Auf in die letzten Bahnen. Nach etwa 40 Minuten schlug ich an und teilte meiner Bahnzählerin mit, dass ich aufhöre. Diese schickte mich aber los, noch einmal 50 m dran zu hängen, dass ich die 13.000 m voll mache. Das ging natürlich auch noch.

So beendete ich den Schwimmtag nach 4:42 Stunden total glücklich und stolz. Die Konkurrenz konnte ich überhaupt nicht einschätzen. Eine Bekannte schreib, dass sie vor zwei Jahren über 23 km geschwommen war. Da war ich weit von entfernt. Da alle Teilnehmer zeitversetzt starteten und ich nicht wusste, wie groß das Starterfeld war konnte ich nur beurteilen, was ich in den knapp fünf Stunden beobachtet hatte und hatte entsprechend ein ganz gutes Gefühl. Dieses sollte mich auch nicht trügen. Am nächsten Tag bei der Siegerehrung durfte ich die Urkunde für die „Weiteste Schwimmerin des Oberharzes“ in Händen halten. Kai als Schwimmanfänger (zumindest Anfänger was das Bahnenschwimmen angeht) landete auf einem beachtlichen 8. Platz mit 6150 m in drei Stunden. Da bin ich ja auch ganz schön stolz auf ihn. Aber verratet es nicht weiter.

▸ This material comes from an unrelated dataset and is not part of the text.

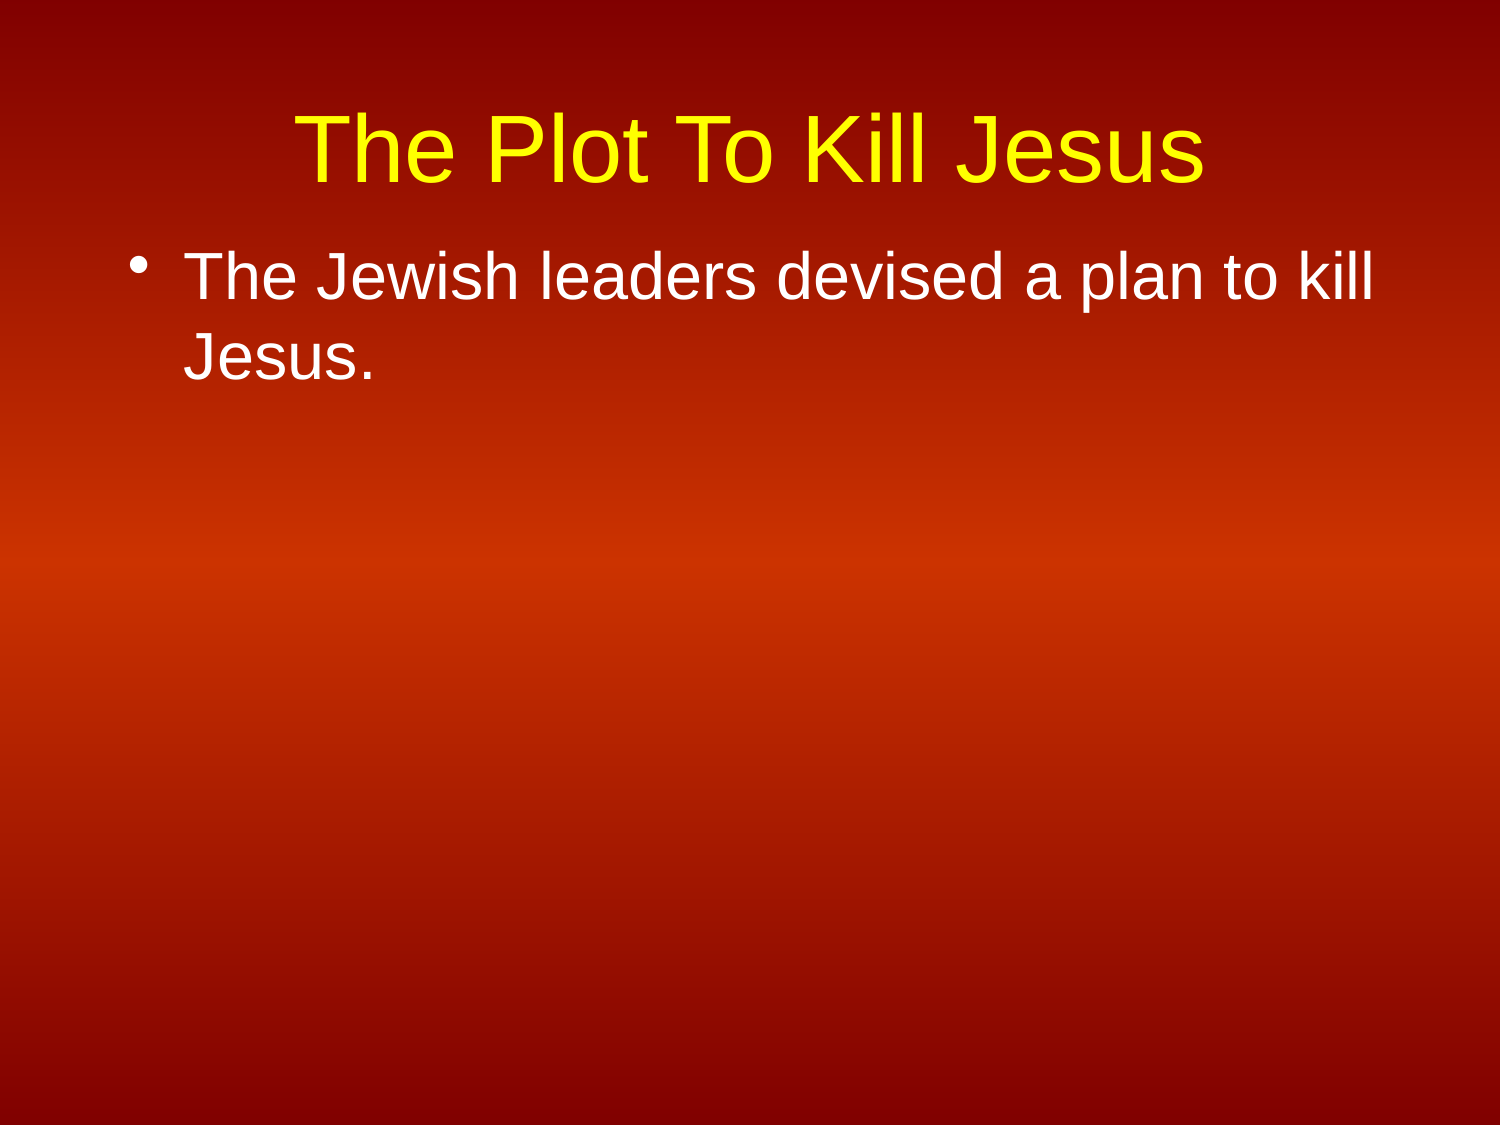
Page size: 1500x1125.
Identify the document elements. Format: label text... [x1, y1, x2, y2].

Wieder stehe ich aber vor dem Problem, welches ich schon im Blogbeitrag „Schwimmen im Standardtempo“ beschrieben habe. Ich schwimme immer einen Schnitt von etwa 2 min/100 m. Egal, ob ein, zwei, vier oder 13 km. Auch dieses Mal lag er bei 2:08 min/100 m. Klar, ein kleines bisschen langsamer war ich, aber das ist definitiv vernachlässigbar. Da müsste doch mit besserer Schwimmtechnik deutlich mehr drin sein. Wer hat da Tipps für mich, meine Pace zu verbessern?

Die Nacht nach dem Schwimmen war der Horror. Gegen 22 Uhr waren wir zu Hause und aßen noch etwas und ich war hundemüde. Wir legten uns hin, aber ich konnte bis 2:30 Uhr absolut nicht einschlafen. Koffein-Energydrinks kommen bei Abendveranstaltungen garantiert nicht mehr in die Flasche! So eine schlechte Nacht hatte ich schon lange nicht mehr….

Zuletzte gilt mein Dank der DLRG Clausthal Zellerfeld, bei der ich schon als Kind oft bei Rettungsschwimm-Wettkämpfen zu Gast war und sogar einige Gesichter wiedererkannte. Die Organisation war toll und es hat riesig Spaß gemacht. Nächstes Jahr kommen wir bestimmt wieder und dann schwimme ich in meinen Geburtstag rein!